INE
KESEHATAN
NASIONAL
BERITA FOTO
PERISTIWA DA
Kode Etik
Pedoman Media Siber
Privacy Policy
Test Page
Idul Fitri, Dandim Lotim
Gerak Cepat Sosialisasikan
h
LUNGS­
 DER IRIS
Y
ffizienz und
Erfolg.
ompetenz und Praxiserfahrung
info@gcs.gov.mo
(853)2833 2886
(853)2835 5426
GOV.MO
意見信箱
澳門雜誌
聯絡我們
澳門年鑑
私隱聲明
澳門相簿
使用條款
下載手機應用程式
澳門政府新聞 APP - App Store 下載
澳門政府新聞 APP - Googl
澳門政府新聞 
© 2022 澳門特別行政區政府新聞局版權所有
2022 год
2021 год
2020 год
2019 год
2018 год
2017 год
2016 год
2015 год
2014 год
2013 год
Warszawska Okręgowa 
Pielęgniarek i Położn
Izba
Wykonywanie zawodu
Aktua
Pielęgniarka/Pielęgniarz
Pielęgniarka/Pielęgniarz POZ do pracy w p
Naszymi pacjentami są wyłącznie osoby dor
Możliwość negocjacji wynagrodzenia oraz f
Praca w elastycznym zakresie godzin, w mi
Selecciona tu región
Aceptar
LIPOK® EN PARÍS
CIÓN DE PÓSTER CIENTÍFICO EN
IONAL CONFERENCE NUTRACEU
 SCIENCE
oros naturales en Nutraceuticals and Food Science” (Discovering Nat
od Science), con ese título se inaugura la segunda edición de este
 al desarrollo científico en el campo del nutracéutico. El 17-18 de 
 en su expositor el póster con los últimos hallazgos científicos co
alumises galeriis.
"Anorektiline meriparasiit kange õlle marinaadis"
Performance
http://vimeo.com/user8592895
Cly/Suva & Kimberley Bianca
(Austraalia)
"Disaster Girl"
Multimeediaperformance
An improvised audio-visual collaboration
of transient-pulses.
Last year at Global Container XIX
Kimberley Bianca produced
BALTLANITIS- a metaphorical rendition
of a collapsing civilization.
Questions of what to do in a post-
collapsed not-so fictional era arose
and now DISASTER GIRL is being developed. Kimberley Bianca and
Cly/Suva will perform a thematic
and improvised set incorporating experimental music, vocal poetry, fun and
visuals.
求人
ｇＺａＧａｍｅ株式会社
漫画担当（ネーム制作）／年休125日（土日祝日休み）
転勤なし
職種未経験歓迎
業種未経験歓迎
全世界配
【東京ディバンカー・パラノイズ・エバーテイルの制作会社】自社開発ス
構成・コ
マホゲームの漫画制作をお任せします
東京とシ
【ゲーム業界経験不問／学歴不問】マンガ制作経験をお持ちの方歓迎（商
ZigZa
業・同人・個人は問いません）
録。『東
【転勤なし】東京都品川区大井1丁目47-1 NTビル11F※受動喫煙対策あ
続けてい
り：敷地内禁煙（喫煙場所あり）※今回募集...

• [TO DO]:
Go through the data and return each line where the word "Pielęgniarka" appears.

• [TASK RESULT]:
Pielęgniarka/Pielęgniarz
Pielęgniarka/Pielęgniarz POZ do pracy w p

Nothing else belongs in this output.